### TASK DETAILS
What is the number of lines in the listing below that contain the string "negative"? Give that number only.

### DATA
################

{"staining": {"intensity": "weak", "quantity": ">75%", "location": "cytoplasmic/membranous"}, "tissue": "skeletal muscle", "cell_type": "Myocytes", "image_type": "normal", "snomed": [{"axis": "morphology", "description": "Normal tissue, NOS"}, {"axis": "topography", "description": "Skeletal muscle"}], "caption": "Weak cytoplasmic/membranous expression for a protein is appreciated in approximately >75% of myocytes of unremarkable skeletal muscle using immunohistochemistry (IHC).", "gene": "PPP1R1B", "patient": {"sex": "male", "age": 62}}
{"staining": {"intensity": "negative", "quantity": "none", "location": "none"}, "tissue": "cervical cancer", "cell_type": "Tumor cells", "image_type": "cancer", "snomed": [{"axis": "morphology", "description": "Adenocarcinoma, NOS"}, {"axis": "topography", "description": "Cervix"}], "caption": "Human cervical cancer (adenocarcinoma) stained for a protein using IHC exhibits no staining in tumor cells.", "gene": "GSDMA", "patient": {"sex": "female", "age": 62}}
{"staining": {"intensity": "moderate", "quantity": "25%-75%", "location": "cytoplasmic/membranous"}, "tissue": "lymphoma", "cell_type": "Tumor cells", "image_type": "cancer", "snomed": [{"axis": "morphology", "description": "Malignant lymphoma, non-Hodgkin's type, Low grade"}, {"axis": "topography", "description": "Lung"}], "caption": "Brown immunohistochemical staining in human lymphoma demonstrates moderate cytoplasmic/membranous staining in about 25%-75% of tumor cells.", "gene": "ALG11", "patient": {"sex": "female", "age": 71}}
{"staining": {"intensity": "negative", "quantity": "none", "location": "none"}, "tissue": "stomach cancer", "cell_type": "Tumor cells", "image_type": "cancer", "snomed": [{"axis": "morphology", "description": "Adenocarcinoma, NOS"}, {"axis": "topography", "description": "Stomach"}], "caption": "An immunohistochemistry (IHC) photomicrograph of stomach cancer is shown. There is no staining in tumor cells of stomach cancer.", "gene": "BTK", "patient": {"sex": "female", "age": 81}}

################

### EXPECTED ANSWER
2